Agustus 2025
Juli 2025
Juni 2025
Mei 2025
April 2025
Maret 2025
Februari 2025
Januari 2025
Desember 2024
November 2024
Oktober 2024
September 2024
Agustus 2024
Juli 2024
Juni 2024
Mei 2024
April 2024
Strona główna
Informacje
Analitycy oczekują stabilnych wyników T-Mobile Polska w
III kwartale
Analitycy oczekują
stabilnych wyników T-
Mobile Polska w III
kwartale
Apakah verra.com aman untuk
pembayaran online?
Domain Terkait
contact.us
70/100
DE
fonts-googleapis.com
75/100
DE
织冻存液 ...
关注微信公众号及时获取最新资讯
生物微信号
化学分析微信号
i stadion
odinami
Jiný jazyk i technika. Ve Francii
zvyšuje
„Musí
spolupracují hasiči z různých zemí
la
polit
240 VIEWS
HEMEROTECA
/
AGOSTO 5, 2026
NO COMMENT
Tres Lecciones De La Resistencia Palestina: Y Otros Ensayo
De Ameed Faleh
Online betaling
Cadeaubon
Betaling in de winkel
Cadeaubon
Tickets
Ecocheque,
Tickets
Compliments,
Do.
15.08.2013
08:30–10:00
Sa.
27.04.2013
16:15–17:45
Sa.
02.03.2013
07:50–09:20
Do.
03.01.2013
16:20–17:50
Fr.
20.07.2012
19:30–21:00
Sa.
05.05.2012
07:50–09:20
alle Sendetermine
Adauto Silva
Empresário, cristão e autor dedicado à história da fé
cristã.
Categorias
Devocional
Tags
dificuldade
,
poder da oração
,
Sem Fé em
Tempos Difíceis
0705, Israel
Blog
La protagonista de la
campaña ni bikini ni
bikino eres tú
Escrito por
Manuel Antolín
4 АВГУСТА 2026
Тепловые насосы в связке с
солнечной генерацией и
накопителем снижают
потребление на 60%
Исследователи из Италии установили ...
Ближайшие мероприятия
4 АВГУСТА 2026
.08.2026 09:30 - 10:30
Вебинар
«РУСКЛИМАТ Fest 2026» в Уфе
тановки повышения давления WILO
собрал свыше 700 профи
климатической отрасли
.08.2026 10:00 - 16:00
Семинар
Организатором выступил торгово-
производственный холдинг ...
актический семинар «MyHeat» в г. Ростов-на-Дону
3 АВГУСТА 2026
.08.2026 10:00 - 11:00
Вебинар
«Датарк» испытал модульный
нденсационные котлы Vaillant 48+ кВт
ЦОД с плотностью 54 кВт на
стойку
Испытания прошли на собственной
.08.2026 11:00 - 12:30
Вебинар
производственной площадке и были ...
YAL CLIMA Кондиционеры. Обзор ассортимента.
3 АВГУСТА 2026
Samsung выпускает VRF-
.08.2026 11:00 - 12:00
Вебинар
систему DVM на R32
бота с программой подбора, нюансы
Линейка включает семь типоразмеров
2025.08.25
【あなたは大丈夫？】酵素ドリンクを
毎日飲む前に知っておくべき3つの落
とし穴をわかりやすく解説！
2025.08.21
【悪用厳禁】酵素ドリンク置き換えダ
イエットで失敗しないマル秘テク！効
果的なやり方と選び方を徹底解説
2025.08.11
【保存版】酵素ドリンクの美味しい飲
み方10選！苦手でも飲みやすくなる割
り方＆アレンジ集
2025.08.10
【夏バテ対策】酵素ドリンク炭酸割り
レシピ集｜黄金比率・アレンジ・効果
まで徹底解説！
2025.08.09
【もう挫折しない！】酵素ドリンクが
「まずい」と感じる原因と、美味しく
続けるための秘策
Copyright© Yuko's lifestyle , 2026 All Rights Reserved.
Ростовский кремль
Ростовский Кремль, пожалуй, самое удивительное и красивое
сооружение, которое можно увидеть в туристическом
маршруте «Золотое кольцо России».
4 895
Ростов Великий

━━━━━━

** JOB **
Would you return every line of the data above exactly?

** SOLUTION FOR THIS PROBLEM **
Agustus 2025
Juli 2025
Juni 2025
Mei 2025
April 2025
Maret 2025
Februari 2025
Januari 2025
Desember 2024
November 2024
Oktober 2024
September 2024
Agustus 2024
Juli 2024
Juni 2024
Mei 2024
April 2024
Strona główna
Informacje
Analitycy oczekują stabilnych wyników T-Mobile Polska w
III kwartale
Analitycy oczekują
stabilnych wyników T-
Mobile Polska w III
kwartale
Apakah verra.com aman untuk
pembayaran online?
Domain Terkait
contact.us
70/100
DE
fonts-googleapis.com
75/100
DE
织冻存液 ...
关注微信公众号及时获取最新资讯
生物微信号
化学分析微信号
i stadion
odinami
Jiný jazyk i technika. Ve Francii
zvyšuje
„Musí
spolupracují hasiči z různých zemí
la
polit
240 VIEWS
HEMEROTECA
/
AGOSTO 5, 2026
NO COMMENT
Tres Lecciones De La Resistencia Palestina: Y Otros Ensayo
De Ameed Faleh
Online betaling
Cadeaubon
Betaling in de winkel
Cadeaubon
Tickets
Ecocheque,
Tickets
Compliments,
Do.
15.08.2013
08:30–10:00
Sa.
27.04.2013
16:15–17:45
Sa.
02.03.2013
07:50–09:20
Do.
03.01.2013
16:20–17:50
Fr.
20.07.2012
19:30–21:00
Sa.
05.05.2012
07:50–09:20
alle Sendetermine
Adauto Silva
Empresário, cristão e autor dedicado à história da fé
cristã.
Categorias
Devocional
Tags
dificuldade
,
poder da oração
,
Sem Fé em
Tempos Difíceis
0705, Israel
Blog
La protagonista de la
campaña ni bikini ni
bikino eres tú
Escrito por
Manuel Antolín
4 АВГУСТА 2026
Тепловые насосы в связке с
солнечной генерацией и
накопителем снижают
потребление на 60%
Исследователи из Италии установили ...
Ближайшие мероприятия
4 АВГУСТА 2026
.08.2026 09:30 - 10:30
Вебинар
«РУСКЛИМАТ Fest 2026» в Уфе
тановки повышения давления WILO
собрал свыше 700 профи
климатической отрасли
.08.2026 10:00 - 16:00
Семинар
Организатором выступил торгово-
производственный холдинг ...
актический семинар «MyHeat» в г. Ростов-на-Дону
3 АВГУСТА 2026
.08.2026 10:00 - 11:00
Вебинар
«Датарк» испытал модульный
нденсационные котлы Vaillant 48+ кВт
ЦОД с плотностью 54 кВт на
стойку
Испытания прошли на собственной
.08.2026 11:00 - 12:30
Вебинар
производственной площадке и были ...
YAL CLIMA Кондиционеры. Обзор ассортимента.
3 АВГУСТА 2026
Samsung выпускает VRF-
.08.2026 11:00 - 12:00
Вебинар
систему DVM на R32
бота с программой подбора, нюансы
Линейка включает семь типоразмеров
2025.08.25
【あなたは大丈夫？】酵素ドリンクを
毎日飲む前に知っておくべき3つの落
とし穴をわかりやすく解説！
2025.08.21
【悪用厳禁】酵素ドリンク置き換えダ
イエットで失敗しないマル秘テク！効
果的なやり方と選び方を徹底解説
2025.08.11
【保存版】酵素ドリンクの美味しい飲
み方10選！苦手でも飲みやすくなる割
り方＆アレンジ集
2025.08.10
【夏バテ対策】酵素ドリンク炭酸割り
レシピ集｜黄金比率・アレンジ・効果
まで徹底解説！
2025.08.09
【もう挫折しない！】酵素ドリンクが
「まずい」と感じる原因と、美味しく
続けるための秘策
Copyright© Yuko's lifestyle , 2026 All Rights Reserved.
Ростовский кремль
Ростовский Кремль, пожалуй, самое удивительное и красивое
сооружение, которое можно увидеть в туристическом
маршруте «Золотое кольцо России».
4 895
Ростов Великий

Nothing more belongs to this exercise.